A la laverie, il y a aussi une teinturière. « Mme Rodriguez, pourriez-vous ravoir mon tailleur tout taché ? » (taché de mensonges et autres petits péchés). Et Mme Rodriguez, qui a comme une vision d’en haut, s’énerve : « Il y en a quatre millions, de tailleurs bonbon de femmes abandonnées, sur terre. Alors, vous me faites quarante-cinq Ave Maria. » Et voilà que Bernadette en regardant le Christ en croix à l’église se dit qu’il ressemble à Gilbert… « Il aurait dû la quitter, sa femme ; regardez, il penche la tête. » Assez déjanté, mais ça passe bien.
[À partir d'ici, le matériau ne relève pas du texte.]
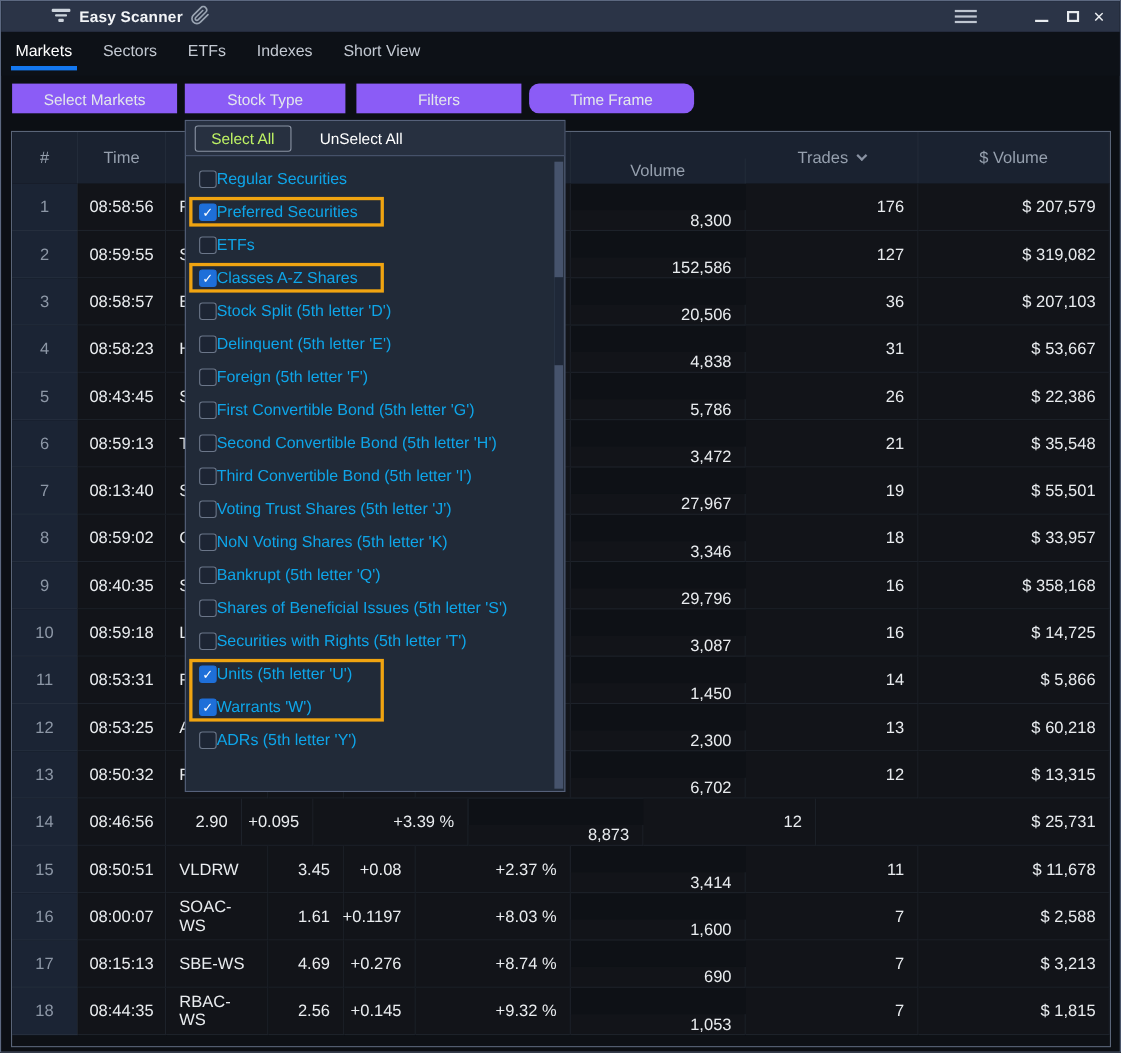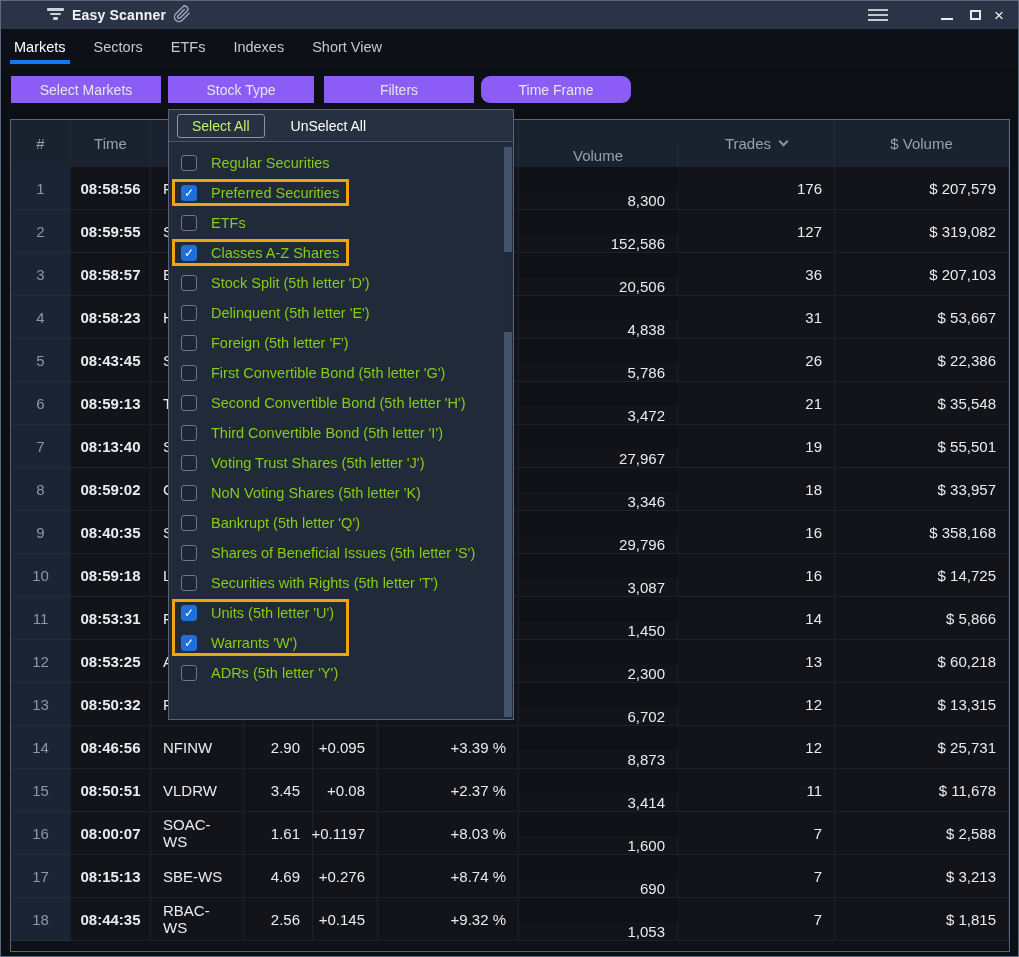--- a/index.html
+++ b/index.html
@@ -60,7 +60,7 @@
   .cb{width:16px;height:16px;border:1px solid #6b7689;border-radius:3px;background:#1d2534;flex:none;display:flex;align-items:center;justify-content:center;}
   .cb.checked{background:var(--checkbox-blue,#1e6fd9);border-color:var(--checkbox-blue,#1e6fd9);}
   .cb.checked::after{content:"✓";color:#fff;font-size:12px;line-height:1;}
-  .dd-label{margin-left:14px;color:#84cc16;font-size:14.5px;white-space:nowrap;}
+  .dd-label{margin-left:0;color:#0ea5e9;font-size:14.5px;white-space:nowrap;}
   .hl-box{position:absolute;left:3px;width:177px;border:3px solid var(--orange-highlight,#f0a411);pointer-events:none;z-index:7;}
   .dd-scroll{position:absolute;right:1px;top:37px;bottom:2px;width:8px;background:#46536c;cursor:pointer;}
   .dd-thumb{position:absolute;left:0;top:105px;width:8px;height:80px;background:#1f2838;cursor:grab;}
Autre variante, quand la vendeuse en tout et n’importe quoi sonne à la porte de Bernadette (les sketches s’enchaînent et le talent comique de Claude- Inga Barbey est sans limite) pour lui vendre Jésus grâce à son site de rencontres. - « Là, j’ai un costaud, qui peut porter une croix de 40 kg. » - « Qu’est-ce qu’il fait ? » - « Il travaille dans le social » !
Conçu comme une succession ininterrompue de sketches, le spectacle ne permet pas vraiment de s’interroger sur la quête de la foi, mais on est sûr d’y passer un bon moment !
[1] • On peut retrouver Marthaler avec Une île flottante, d’après Eugène Labiche, à Annecy, au Centre culturel de Bonlieu, du 25 au 27 février, et à Paris, à l’Odéon, du 11 au 29 mars.